── Provided entries

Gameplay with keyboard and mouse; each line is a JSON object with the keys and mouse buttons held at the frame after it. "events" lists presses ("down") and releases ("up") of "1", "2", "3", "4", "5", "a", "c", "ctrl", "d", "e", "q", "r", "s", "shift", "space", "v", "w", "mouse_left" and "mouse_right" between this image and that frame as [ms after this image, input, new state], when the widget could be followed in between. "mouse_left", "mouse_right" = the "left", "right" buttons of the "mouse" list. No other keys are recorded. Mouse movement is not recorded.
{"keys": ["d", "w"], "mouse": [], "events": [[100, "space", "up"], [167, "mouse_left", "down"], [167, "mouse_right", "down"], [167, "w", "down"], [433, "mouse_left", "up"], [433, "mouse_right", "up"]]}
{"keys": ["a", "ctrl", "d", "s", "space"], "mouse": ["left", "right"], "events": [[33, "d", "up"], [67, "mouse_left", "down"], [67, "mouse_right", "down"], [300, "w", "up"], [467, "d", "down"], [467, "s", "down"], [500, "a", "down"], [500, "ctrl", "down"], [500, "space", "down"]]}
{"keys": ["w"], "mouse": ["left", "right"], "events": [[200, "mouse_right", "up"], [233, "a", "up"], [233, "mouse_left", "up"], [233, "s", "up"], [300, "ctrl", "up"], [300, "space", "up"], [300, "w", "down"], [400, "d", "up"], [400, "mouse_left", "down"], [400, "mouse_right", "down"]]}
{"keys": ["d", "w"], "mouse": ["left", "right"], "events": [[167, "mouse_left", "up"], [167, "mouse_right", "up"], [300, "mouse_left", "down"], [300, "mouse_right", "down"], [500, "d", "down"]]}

────
── Provided entries

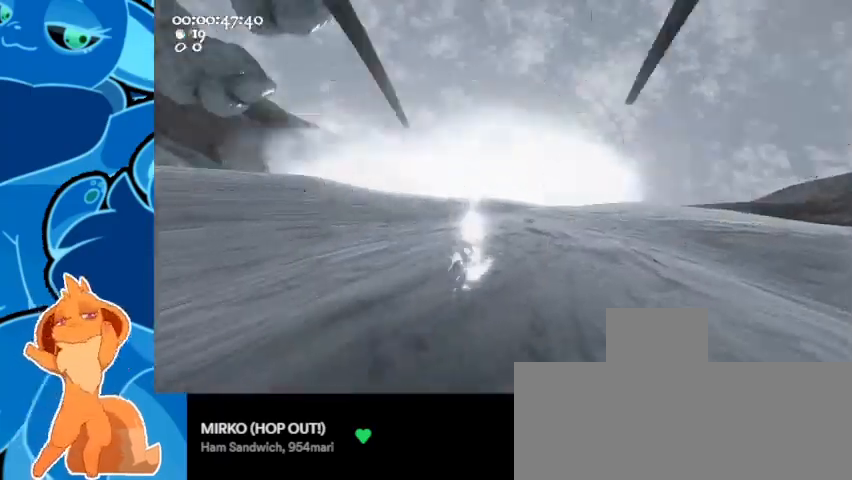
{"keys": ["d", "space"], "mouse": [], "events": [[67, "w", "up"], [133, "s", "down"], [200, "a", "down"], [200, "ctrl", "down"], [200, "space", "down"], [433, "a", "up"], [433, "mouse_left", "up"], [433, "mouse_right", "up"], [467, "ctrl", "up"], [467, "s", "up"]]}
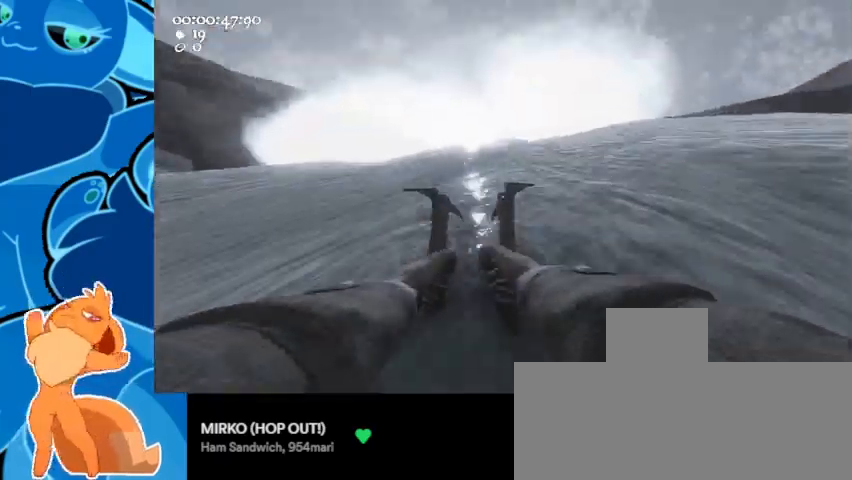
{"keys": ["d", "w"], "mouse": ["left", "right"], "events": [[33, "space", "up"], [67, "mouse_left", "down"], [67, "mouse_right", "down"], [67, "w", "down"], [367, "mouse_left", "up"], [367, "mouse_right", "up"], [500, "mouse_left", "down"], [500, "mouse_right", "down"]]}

────

**What to produce**
Count up the lines above that include the string "ctrl" and report nothing but that number.

**Response below**
4